3. The data miner never does anything new.

If the data miner always approaches new problems with the same solution, something is wrong.  She should be, at least occasionally, suggesting new techniques or ways of looking at problems.  This does not require that new ideas be fancy: Much useful work can be done with basic summary statistics.  It is the way they are applied that matters.


4. The data miner cannot explain what they've done.

Data mining is a subtle craft: there are many pitfalls and important aspects of statistics and probability are counter-intuitive.  Nonetheless, the data miner who cannot provide at least a glimpse into the specifics of what they've done and why, is not doing all he might for the organization.  Managers want to understand why so many observations are needed for analysis (after all, they pay for those observations), and the data miner should be able to provide some justification for his decisions.


5. The data miner does not establish the practical benefit of his work.

A data miner who cannot connect the numbers to reality is working in a vacuum and is not helping her manager (team, company, etc.) to assess or utilize her work product.  Likewise, there's a good chance that she is pursuing technical targets rather than practical ones.  Improving p-values, accuracy, AUC, etc. may or may not improve profit (retention, market share, etc.).

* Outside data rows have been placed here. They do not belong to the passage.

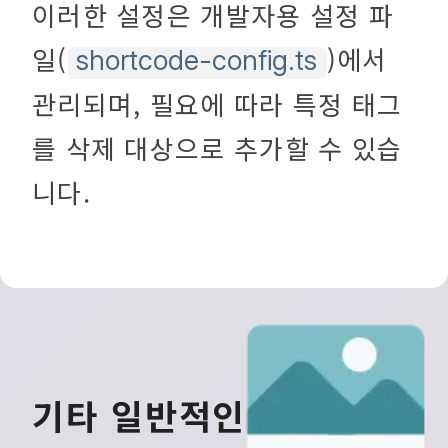
이러한 설정은 개발자용 설정 파
일(
)에서
shortcode-config.ts
관리되며, 필요에 따라 특정 태그
를 삭제 대상으로 추가할 수 있습
니다.
기타 일반적인 사례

6. The data miner never challenges you.

The data miner has a unique view of the organization and its environment.  The data miner works on a landscape of data which few of his coworkers ever see, and he is less likely to be blinded by industry prejudices.  It is improbable that he will agree with his colleagues 100% of the time.  If the data miner never challenges assumptions (business practices, conclusions, etc.), then something is wrong.